For starters, visitors would have learned that some of America’s best-known World War II military commanders opposed using atomic weaponry. In fact, six of the seven five-star generals and admirals of that time believed that there was no reason to use them, that the Japanese were already defeated, knew it, and were likely to surrender before any American invasion could be launched. Several, like Admiral William Leahy and General Dwight Eisenhower, also had moral objections to the weapon. Leahy considered the atomic bombing of Japan “barbarous” and a violation of “every Christian ethic I have ever heard of and all of the known laws of war.”
Truman did not seriously consult with military commanders who had objections to using the bomb. He did, however, ask a panel of military experts to offer an estimate of how many Americans might be killed if the United States launched the two major invasions of the Japanese home islands scheduled for November 1, 1945 and March 1, 1946. Their figure: 40,000 — far below the half-million he would cite after the war. Even this estimate was based on the dubious assumption that Japan could continue to feed, fuel, and arm its troops with the U.S. in almost complete control of the seas and skies.
The Smithsonian also planned to inform its visitors that some key presidential advisers had urged Truman to drop his demand for “unconditional surrender” and allow Japan to keep the emperor on his throne, an alteration in peace terms that might have led to an almost immediate surrender. Truman rejected that advice, only to grant the same concession after the nuclear attacks.
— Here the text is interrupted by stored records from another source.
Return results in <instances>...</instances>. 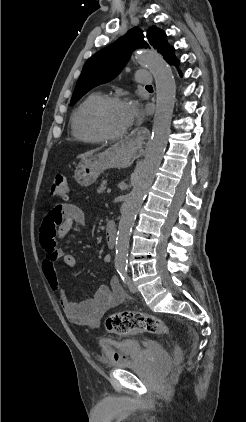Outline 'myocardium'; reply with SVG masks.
Segmentation results:
<instances>
[{"instance_id":"myocardium-1","label":"myocardium","mask_w":246,"mask_h":422,"mask_svg":"<svg viewBox=\"0 0 246 422\" xmlns=\"http://www.w3.org/2000/svg\"><path fill=\"white\" fill-rule=\"evenodd\" d=\"M112 104H123V100L117 96H103L98 100L90 109L89 121L94 131L103 139L109 141H115L122 139L128 134L129 129L119 132L112 133L108 131L102 121V113L106 107Z\"/></svg>"}]
</instances>
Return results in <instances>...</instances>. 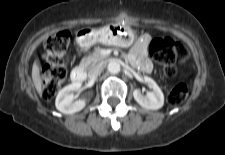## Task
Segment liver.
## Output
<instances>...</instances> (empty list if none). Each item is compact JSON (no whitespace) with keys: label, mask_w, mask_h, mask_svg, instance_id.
Segmentation results:
<instances>
[{"label":"liver","mask_w":225,"mask_h":155,"mask_svg":"<svg viewBox=\"0 0 225 155\" xmlns=\"http://www.w3.org/2000/svg\"><path fill=\"white\" fill-rule=\"evenodd\" d=\"M32 80H33V83L35 85L37 92L41 95L42 94V80H41V76H40V69H39V66L36 61L33 63V66H32Z\"/></svg>","instance_id":"1"}]
</instances>
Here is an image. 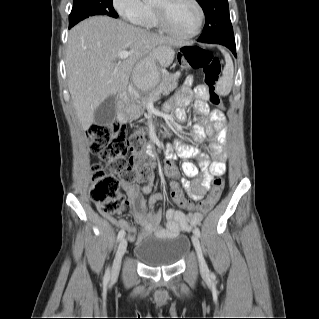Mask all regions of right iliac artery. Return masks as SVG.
<instances>
[{"mask_svg": "<svg viewBox=\"0 0 319 319\" xmlns=\"http://www.w3.org/2000/svg\"><path fill=\"white\" fill-rule=\"evenodd\" d=\"M124 236H125V231L120 230L117 236V240L120 241ZM109 279H110V269L108 267L104 275V282L107 283Z\"/></svg>", "mask_w": 319, "mask_h": 319, "instance_id": "82829eb1", "label": "right iliac artery"}]
</instances>
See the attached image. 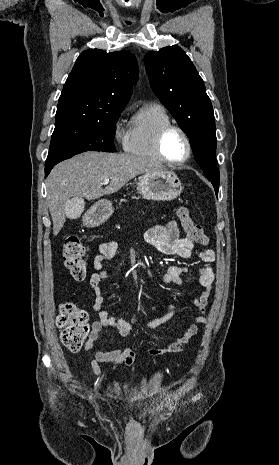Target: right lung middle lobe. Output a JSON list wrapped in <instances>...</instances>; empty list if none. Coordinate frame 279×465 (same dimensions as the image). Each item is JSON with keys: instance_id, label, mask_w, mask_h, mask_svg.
<instances>
[{"instance_id": "obj_1", "label": "right lung middle lobe", "mask_w": 279, "mask_h": 465, "mask_svg": "<svg viewBox=\"0 0 279 465\" xmlns=\"http://www.w3.org/2000/svg\"><path fill=\"white\" fill-rule=\"evenodd\" d=\"M123 109L106 113L100 120L77 121L55 126L45 167L89 150L115 152L113 138Z\"/></svg>"}]
</instances>
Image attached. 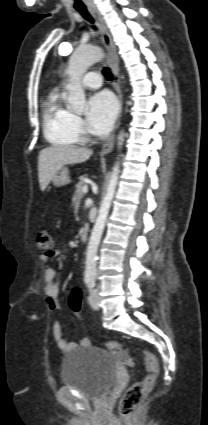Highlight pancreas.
<instances>
[{"mask_svg":"<svg viewBox=\"0 0 208 425\" xmlns=\"http://www.w3.org/2000/svg\"><path fill=\"white\" fill-rule=\"evenodd\" d=\"M85 179H86V176H81L79 178L80 181L76 185V191H75V194L72 198L75 211H77L79 204H80V201H81V199L84 195L83 187L86 186Z\"/></svg>","mask_w":208,"mask_h":425,"instance_id":"pancreas-1","label":"pancreas"}]
</instances>
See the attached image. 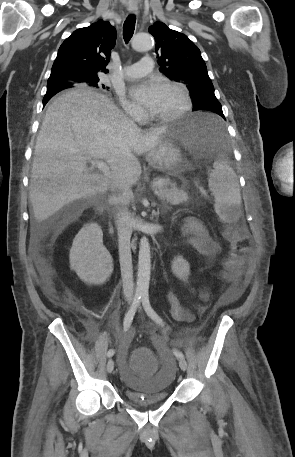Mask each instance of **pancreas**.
I'll return each instance as SVG.
<instances>
[{
  "instance_id": "1",
  "label": "pancreas",
  "mask_w": 295,
  "mask_h": 457,
  "mask_svg": "<svg viewBox=\"0 0 295 457\" xmlns=\"http://www.w3.org/2000/svg\"><path fill=\"white\" fill-rule=\"evenodd\" d=\"M157 181L164 182L162 185L156 188L158 191L157 195L162 202L180 204L188 201L189 197L187 192H185L183 189H178L176 184L172 183L168 178H158L155 180V182Z\"/></svg>"
}]
</instances>
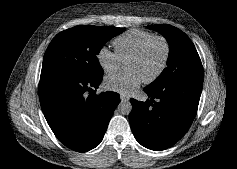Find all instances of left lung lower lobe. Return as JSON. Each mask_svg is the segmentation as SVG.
I'll list each match as a JSON object with an SVG mask.
<instances>
[{"label":"left lung lower lobe","instance_id":"0a47b994","mask_svg":"<svg viewBox=\"0 0 237 169\" xmlns=\"http://www.w3.org/2000/svg\"><path fill=\"white\" fill-rule=\"evenodd\" d=\"M203 77L181 79L156 87H145L146 102L131 99L130 125L144 147L160 151L178 142L188 131L202 91ZM154 98L159 99L158 102Z\"/></svg>","mask_w":237,"mask_h":169}]
</instances>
Keep in mind, however, that part of Truman’s motivation for dropping those bombs involved not the defeated Japanese, but the ascending Soviet Union. With the U.S.S.R. pledged to enter the war against Japan on August 8, 1945 (which it did), Truman worried that even briefly prolonging hostilities might allow the Soviets to claim a greater stake in East Asia. He and Secretary of State James Byrnes believed that a graphic demonstration of the power of the new bomb, then only in the possession of the United States, might also make that Communist power more “manageable” in Europe. The Smithsonian exhibit would have suggested that Cold War planning and posturing began in the concluding moments of World War II and that one legacy of Hiroshima would be the massive nuclear arms race of the decades to come.
In addition to displaying American artifacts like the Enola Gay, Smithsonian curators wanted to show some heartrending objects from the nuclear destruction of Hiroshima, including a schoolgirl’s burnt lunchbox, a watch dial frozen at the instant of the bomb’s explosion, a fused rosary, and photographs of the dead and dying. It would have been hard to look at these items beside that plane’s giant fuselage without feeling some sympathy for the victims of the blast.
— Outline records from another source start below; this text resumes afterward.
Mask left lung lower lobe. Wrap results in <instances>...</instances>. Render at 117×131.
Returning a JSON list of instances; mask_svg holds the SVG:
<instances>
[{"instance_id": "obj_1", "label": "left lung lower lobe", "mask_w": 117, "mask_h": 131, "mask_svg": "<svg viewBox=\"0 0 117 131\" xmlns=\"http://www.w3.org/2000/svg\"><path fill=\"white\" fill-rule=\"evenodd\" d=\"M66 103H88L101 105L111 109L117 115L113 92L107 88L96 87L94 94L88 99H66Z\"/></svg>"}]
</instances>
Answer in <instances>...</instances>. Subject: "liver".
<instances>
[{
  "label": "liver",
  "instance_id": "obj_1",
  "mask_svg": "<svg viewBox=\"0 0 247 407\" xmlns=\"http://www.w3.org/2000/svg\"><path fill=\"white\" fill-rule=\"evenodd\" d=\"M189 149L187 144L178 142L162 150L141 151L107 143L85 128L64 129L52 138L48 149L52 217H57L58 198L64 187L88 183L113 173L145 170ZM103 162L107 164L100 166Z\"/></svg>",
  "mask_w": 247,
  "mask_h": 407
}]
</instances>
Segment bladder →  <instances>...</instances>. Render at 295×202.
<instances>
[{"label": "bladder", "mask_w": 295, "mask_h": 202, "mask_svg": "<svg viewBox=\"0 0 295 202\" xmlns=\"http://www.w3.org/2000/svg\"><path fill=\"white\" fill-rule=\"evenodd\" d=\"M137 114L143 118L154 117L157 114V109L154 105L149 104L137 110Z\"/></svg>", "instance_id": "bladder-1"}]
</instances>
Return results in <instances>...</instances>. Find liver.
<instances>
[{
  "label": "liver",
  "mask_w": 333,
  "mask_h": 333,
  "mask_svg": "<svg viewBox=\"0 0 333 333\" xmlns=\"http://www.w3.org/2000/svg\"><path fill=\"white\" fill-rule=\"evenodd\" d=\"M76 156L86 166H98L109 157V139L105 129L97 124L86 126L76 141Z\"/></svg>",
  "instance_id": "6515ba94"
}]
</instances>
None of this happened. The exhibit was canceled after a storm of protest. When the Air Force Association leaked a copy of the initial script to the media, critics denounced the Smithsonian for its “politically correct” and “anti-American” “revision” of history. The exhibit, they claimed, would be an insult to American veterans and fundamentally unpatriotic. Though conservatives led the charge, the Senate unanimously passed a resolution condemning the Smithsonian for being “revisionist and offensive” that included a tidy rehearsal of the official apologia: “The role of the Enola Gay… was momentous in helping to bring World War II to a merciful end, which resulted in saving the lives of Americans and Japanese.”
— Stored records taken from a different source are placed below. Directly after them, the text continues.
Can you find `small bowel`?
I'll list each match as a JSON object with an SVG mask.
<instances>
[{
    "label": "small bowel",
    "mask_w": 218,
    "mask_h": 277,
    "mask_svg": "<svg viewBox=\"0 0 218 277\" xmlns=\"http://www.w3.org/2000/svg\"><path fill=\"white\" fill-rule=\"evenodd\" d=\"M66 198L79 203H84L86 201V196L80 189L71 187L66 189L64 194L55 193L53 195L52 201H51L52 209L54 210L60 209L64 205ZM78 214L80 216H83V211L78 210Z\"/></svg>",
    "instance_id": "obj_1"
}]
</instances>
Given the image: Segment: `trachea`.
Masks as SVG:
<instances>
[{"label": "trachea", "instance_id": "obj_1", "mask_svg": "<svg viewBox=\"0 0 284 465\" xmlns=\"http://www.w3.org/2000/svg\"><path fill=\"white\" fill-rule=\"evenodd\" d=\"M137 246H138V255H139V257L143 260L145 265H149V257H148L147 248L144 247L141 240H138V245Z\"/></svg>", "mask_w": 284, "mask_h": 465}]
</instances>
Merciful? Consider just this: the number of civilians killed at Hiroshima and Nagasaki alone was more than twice the number of American troops killed during the entire Pacific war.
In the end, the Smithsonian displayed little but the Enola Gay itself, a gleaming relic of American victory in the “Good War.”
Our Unbroken Faith in the Greatest Generation
In the two decades since, we haven’t come closer to a genuine public examination of history’s only nuclear attack or to finding any major fault with how we waged what Studs Terkel famously dubbed “the Good War.” He used that term as the title for his classic 1984 oral history of World War II and included those quotation marks quite purposely to highlight the irony of such thinking about a war in which an estimated 60 million people died. In the years since, the term has become an American cliché, but the quotation marks have disappeared along with any hint of skepticism about our motives and conduct in those years.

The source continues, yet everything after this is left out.